Mentre tutti o quasi tutti, nella riunione di Palermo, sembrano
aspettare l’avvento imminente di un mondo senza schemi (di cui la
rottura degli schemi formali obsoleti propugnata dall’avanguardia si
vuole annuncio e prefigurazione), l’unico a far notare che nonostante i
cambiamenti politici in corso la realtà si stava rimpicciolendo, e che
un’alternativa non solo politica ma anche immaginativa restava
invisibile, l’unico, dicevo, è forse il meno culturalmente raffinato del
gruppo, il meno professore, direi anche il meno influente e ascoltato.
Furio Colombo: «Non esiste per un mondo alternativo e per il mondo nel
quale ci stiamo muovendo e col cui materiale stiamo costruendo una
immaginazione socialista, un’immaginazione di un altro mondo, di un
altro tipo di rapporti umani, di un’altra bellezza e di un’altra morale i
cui punti originanti siano differenti da quelli nel cui ambito [la
società del consumo] continuiamo a vivere e operare».

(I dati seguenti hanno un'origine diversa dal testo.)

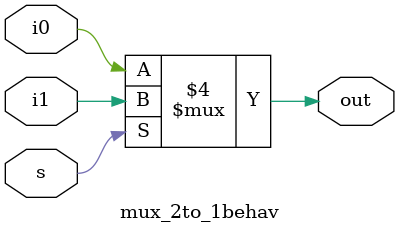
<source format=v>
module mux_2to_1behav(out,i0,i1,s);
	output out;
	input i0,i1;
	input s;
	reg out;
	always@(i0 or i1 or s)
	begin
	if(s==0)
		out=i0;
	else 
		out=i1;
	end
endmodule

</source>
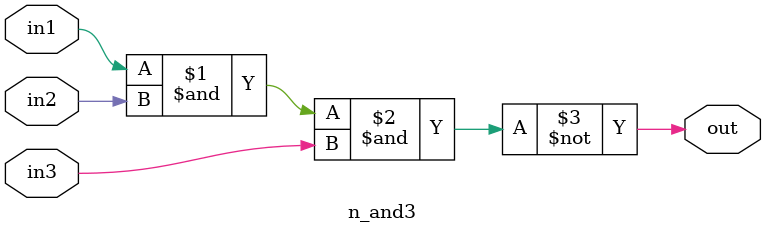
<source format=sv>


module n_and3 (input in1, input in2, input in3, output out );
assign out = ~(in1&in2&in3);
endmodule


</source>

Cinquant’anni dopo, da questo punto di vista, le cose non sono poi così cambiate – se non per un deficit
ulteriore di immaginazione socialista, e per un netto incremento di
nichilismo. Ma il problema della neoavanguardia non è la sconfitta
politica, è l’errore teorico – la scelta di collegare effrazione formale
e rivoluzione, se la prendiamo sul serio, si rivela sbagliata anche
quando la rivoluzione, per ipotesi, arriva davvero. Non mi pare che la
neoavanguardia si sia mai veramente spinta a creare quella bellezza autre che
cercava o diceva di cercare; non è in quell’ambito che vanno rinvenuti i
(pochi) capolavori riconducibili al movimento, come ad esempio Fratelli d’Italia.
In compenso la neovanguardia ha contribuito a brevettare, per
antifrasi, un’idea di bellezza assolutamente moderna, adeguata alla
«società del consumo» di cui parla Colombo – una bellezza non pedagogica
e non effusiva come quella che il Gruppo 63 rimproverava al romanzo
classico e alla lirica post-romantica. Al loro posto, un romanzo-meccano
e una poesia-merce che oscillano tra divertimento e senso di colpa, e
che tagliando i ponti con la tradizione l’hanno a loro modo
cristallizzata, resa eternamente disponibile al trovarobato e
all’assemblaggio. In questo senso, un’idea di letteratura più in
anticipo, una genealogia più solida di quello che all’epoca si potesse
immaginare. E quindi, in sintesi, ha di nuovo ragione Umberto Eco (nella
citata Prolusione del 2003): il Gruppo 63 non ha fatto rivoluzioni; ha fatto filologia.